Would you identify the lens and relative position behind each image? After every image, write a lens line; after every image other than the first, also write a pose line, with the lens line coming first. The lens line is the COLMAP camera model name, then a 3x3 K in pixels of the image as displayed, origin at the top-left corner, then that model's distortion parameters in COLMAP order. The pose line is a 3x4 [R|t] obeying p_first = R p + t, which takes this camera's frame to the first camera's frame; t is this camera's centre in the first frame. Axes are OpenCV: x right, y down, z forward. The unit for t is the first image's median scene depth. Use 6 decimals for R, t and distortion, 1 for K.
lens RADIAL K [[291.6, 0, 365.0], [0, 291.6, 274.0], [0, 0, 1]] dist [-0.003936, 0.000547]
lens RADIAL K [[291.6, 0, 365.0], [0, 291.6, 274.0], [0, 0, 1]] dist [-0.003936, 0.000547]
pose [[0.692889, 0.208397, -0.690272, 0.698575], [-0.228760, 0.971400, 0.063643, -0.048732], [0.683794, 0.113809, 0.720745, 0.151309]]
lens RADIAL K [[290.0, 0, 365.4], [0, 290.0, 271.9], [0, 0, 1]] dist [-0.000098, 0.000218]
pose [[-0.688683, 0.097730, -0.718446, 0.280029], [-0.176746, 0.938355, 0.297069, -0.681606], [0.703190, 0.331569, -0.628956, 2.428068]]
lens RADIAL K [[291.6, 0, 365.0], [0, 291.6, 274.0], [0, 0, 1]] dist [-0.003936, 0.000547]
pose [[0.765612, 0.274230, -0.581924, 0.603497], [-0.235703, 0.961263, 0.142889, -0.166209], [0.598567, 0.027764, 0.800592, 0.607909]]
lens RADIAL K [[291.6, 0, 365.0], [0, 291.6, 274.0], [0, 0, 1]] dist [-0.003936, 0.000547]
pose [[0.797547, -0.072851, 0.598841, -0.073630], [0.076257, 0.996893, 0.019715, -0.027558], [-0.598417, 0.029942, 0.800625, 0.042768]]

********************

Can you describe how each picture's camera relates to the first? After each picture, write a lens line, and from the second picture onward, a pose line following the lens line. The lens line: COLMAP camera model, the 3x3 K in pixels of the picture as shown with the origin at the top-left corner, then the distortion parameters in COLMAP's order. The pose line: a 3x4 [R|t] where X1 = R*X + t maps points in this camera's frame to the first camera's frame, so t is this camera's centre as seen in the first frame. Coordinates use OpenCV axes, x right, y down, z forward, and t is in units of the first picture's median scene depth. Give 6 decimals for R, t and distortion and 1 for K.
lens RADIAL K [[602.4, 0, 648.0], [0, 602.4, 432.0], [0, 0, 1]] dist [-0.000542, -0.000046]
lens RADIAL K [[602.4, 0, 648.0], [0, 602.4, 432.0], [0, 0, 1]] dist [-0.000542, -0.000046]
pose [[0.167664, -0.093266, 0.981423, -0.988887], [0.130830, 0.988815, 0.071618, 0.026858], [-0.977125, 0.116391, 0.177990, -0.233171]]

********************

TRY IT
Reproduce the items starting with the line that contains "Can you describe" and going on through the line that contains "0.116391, 0.177990, -0.233171]]", exchanging "lens line" for "camera line" and changing nothing else.

PROBLEM SOLUTION
Can you describe how each picture's camera relates to the first? After each picture, write a camera line, and from the second picture onward, a pose line following the camera line. The camera line: COLMAP camera model, the 3x3 K in pixels of the picture as shown with the origin at the top-left corner, then the distortion parameters in COLMAP's order. The pose line: a 3x4 [R|t] where X1 = R*X + t maps points in this camera's frame to the first camera's frame, so t is this camera's centre as seen in the first frame. Coordinates use OpenCV axes, x right, y down, z forward, and t is in units of the first picture's median scene depth. Give 6 decimals for R, t and distortion and 1 for K.
lens RADIAL K [[602.4, 0, 648.0], [0, 602.4, 432.0], [0, 0, 1]] dist [-0.000542, -0.000046]
lens RADIAL K [[602.4, 0, 648.0], [0, 602.4, 432.0], [0, 0, 1]] dist [-0.000542, -0.000046]
pose [[0.167664, -0.093266, 0.981423, -0.988887], [0.130830, 0.988815, 0.071618, 0.026858], [-0.977125, 0.116391, 0.177990, -0.233171]]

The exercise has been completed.